Every night billions of dreams play out in the minds of the slumbering. Most are forgotten, wiped clear by a beeping alarm. But sometimes we remember bits and pieces that we share with our friends or analyze with our therapists, and the most memorable ones are the ones that jolt us awake — nightmares that force us into late night reflections.
We try explaining these subconscious phenomena through things we consciously fear: “the night hag,” a succubus in Sweden who sat heavily on one’s chest during sleep, “the oily man” in Malaysia, a greasy nighttime kidnapper of women, or “the Alp” in Germany, a demonic shape-shifting elf that would twist your dreams into nightmares. Some Americans believe nightmares are residual memories of being abducted by aliens. When we don’t understand something, we tend to believe it is something bad, and it says a lot about the human condition that the bedfellow of the unknown is not joy but fear.

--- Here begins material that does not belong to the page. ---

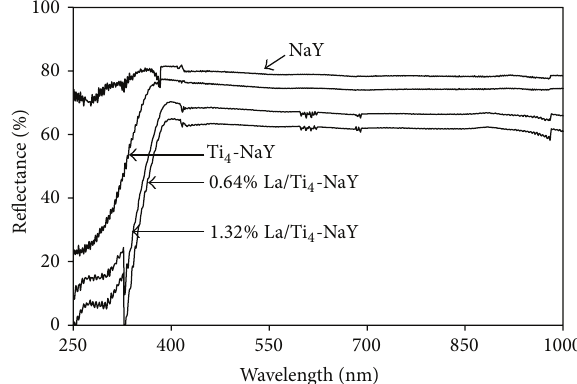
Figure 3: The reflection spectra for different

Humans have always conflated the unknown with the terrifying. It’s part of our self-preservation instinct. Without fear, we wouldn’t have anything to inhibit our most reckless actions, but too much fear can also paralyze us, preventing us from taking the necessary risks needed to grow.

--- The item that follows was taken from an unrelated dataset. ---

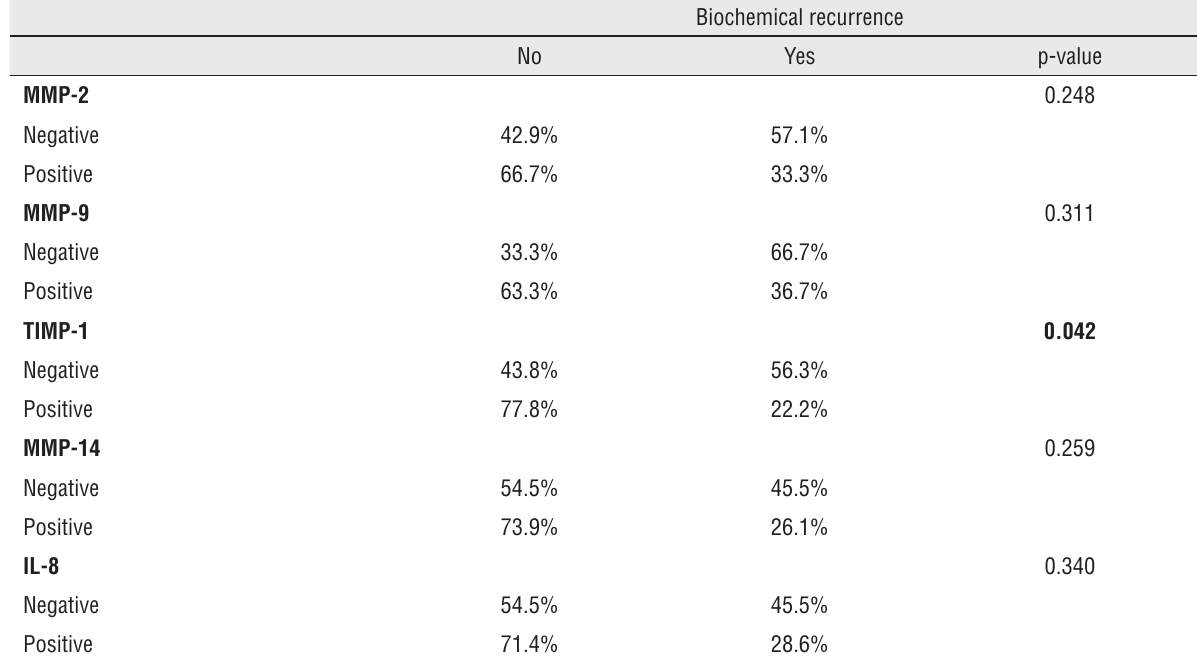
Table 4 - protein expression accordding to biochemical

Tower Records was a victim of its own reckless expansion, which burdened it with colossal debt that made it unable to invest in digital music. In 2007, John Antioco, then CEO of Blockbuster, proposed a then-risky investment of $400 million in streaming infrastructure, but the board feared to miss short-term earnings goals more than it feared obsolescence. Now the last Blockbusters are dying in the tundra of Alaska as Netflix takes up a third of our nation’s broadband every evening.
These “nightmares” are the result of brands having extreme relationships with fear — too little in the first case and too much in the second, and they’re not the only brands to act this way. Today we know that nightmares are your body’s way of helping you process stress and fear while keeping you safe. But in waking life, sometimes the thing you fear the most is exactly the thing you need to face — but face it with measured action, not unmeasured rashness or caution.
After all, it’s much better to avoid a nightmare altogether than to wake up in one.